1. Scramble the Eggs:

Crack eggs into a bowl, add a pinch of salt, and whisk until smooth.

Heat olive oil in a skillet over medium-low heat. Add sun-dried tomatoes and cook until fragrant (30 seconds).

Pour eggs into the skillet, swirling with a spatula to form small curds (about 30 seconds).

Add spinach and gently fold until wilted and eggs form creamy curds (about 20 seconds).

Remove from heat while still slightly soft; stir once more.

2. Assemble the Burritos:

Lay tortillas flat and divide the egg mixture evenly down the center.

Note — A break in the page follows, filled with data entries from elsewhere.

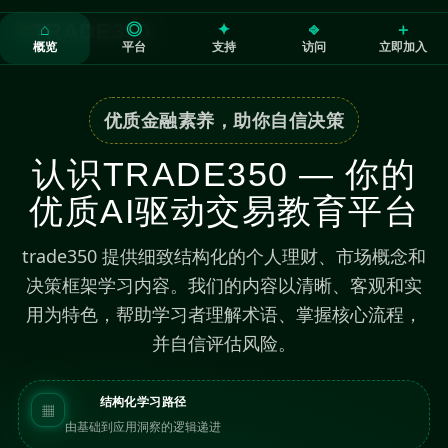
⌂
◎
✦
⎆
＋
TRADE350
概览
平台
支持
访问
立即加入
优质金融素养，助你自信决策
认识TRADE350 — 你的
优质AI驱动交易教育平台
trade350 提供细致结构化的个人理财、市场概念和
决策框架学习内容。我们的内容以清晰、客观和实
用为特色，帮助学习者理解术语、掌握核心流程，
并自信评估风险。
结构化学习路径
▦
由基础到应用洞察的逻辑递进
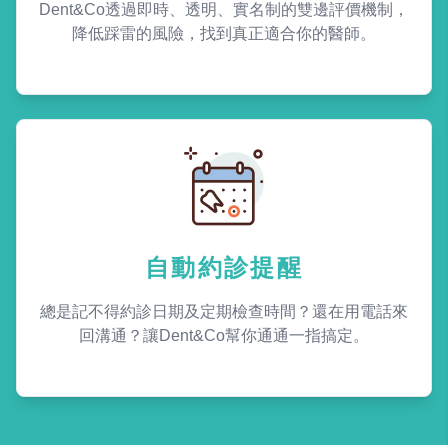
Dent&Co透過即時、透明、實名制的雙邊評價機制，
降低踩雷的風險，找到真正適合你的醫師。
自動約診提醒
總是記不得約診日期及定期檢查時間？還在用電話來
回溝通？讓Dent&Co幫你通通一指搞定。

Sprinkle with feta cheese.

Fold sides inward, then roll tightly into burritos, seam-side down.

3. Toast (Optional):

Place burritos seam-side down in a hot skillet and toast until golden and crisp, 20–60 seconds per side.

Make Ahead Burritos

Refrigerate: Wrap and refrigerate up to 3 days.

Freeze: Wrap each burrito in foil, then place in a freezer bag. Freeze up to 3 months.

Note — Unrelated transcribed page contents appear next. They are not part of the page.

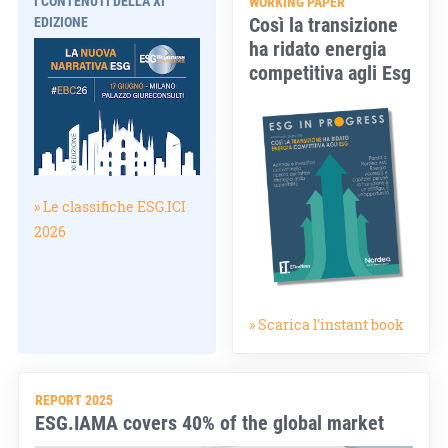
I CONTENUTI DELLA XI
WORKING PAPER
Così la transizione
EDIZIONE
ha ridato energia
competitiva agli Esg
» Le classifiche ESG.ICI
2026
» Scarica l'instant book
REPORT 2025
ESG.IAMA covers 40% of the global market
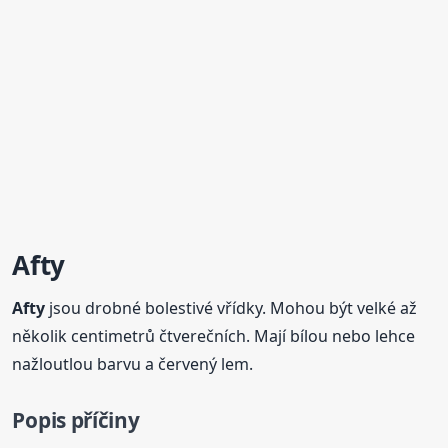
Afty
Afty
jsou drobné bolestivé vřídky. Mohou být velké až
několik centimetrů čtverečních. Mají bílou nebo lehce
nažloutlou barvu a červený lem.
Popis příčiny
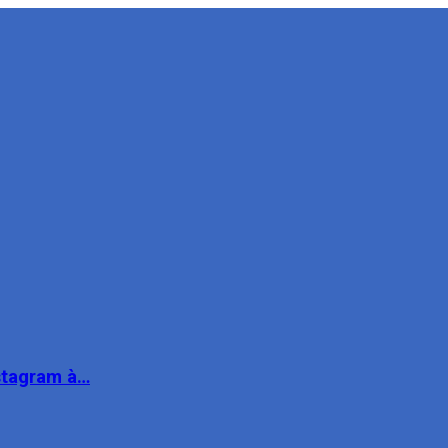
nstagram à…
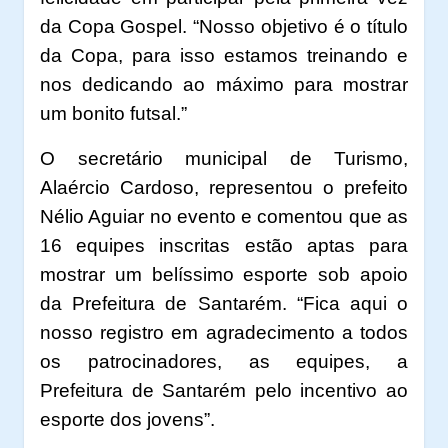
da Copa Gospel. “Nosso objetivo é o título
da Copa, para isso estamos treinando e
nos dedicando ao máximo para mostrar
um bonito futsal.”
O secretário municipal de Turismo,
Alaércio Cardoso, representou o prefeito
Nélio Aguiar no evento e comentou que as
16 equipes inscritas estão aptas para
mostrar um belíssimo esporte sob apoio
da Prefeitura de Santarém. “Fica aqui o
nosso registro em agradecimento a todos
os patrocinadores, as equipes, a
Prefeitura de Santarém pelo incentivo ao
esporte dos jovens”.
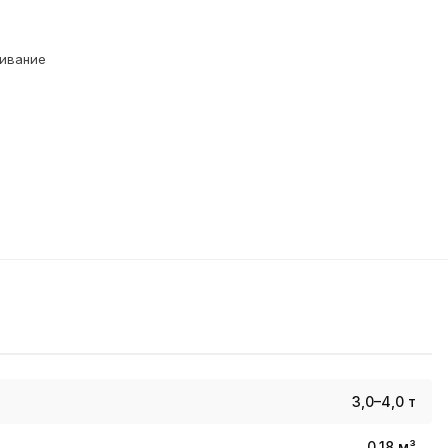
живание
3,0–4,0 т
0,18 м³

Reheat: Microwave from frozen for 2–3 minutes, flipping halfway, or reheat in a skillet for a crisp exterior.

Notes

Egg White Option: Use 6 egg whites (about ½ cup) instead of whole eggs. This reduces each burrito to 307 calories with 13.6 g fat.

Customize with extra veggies, shredded cheese, or hot sauce.

Great for breakfast on-the-go or meal prep!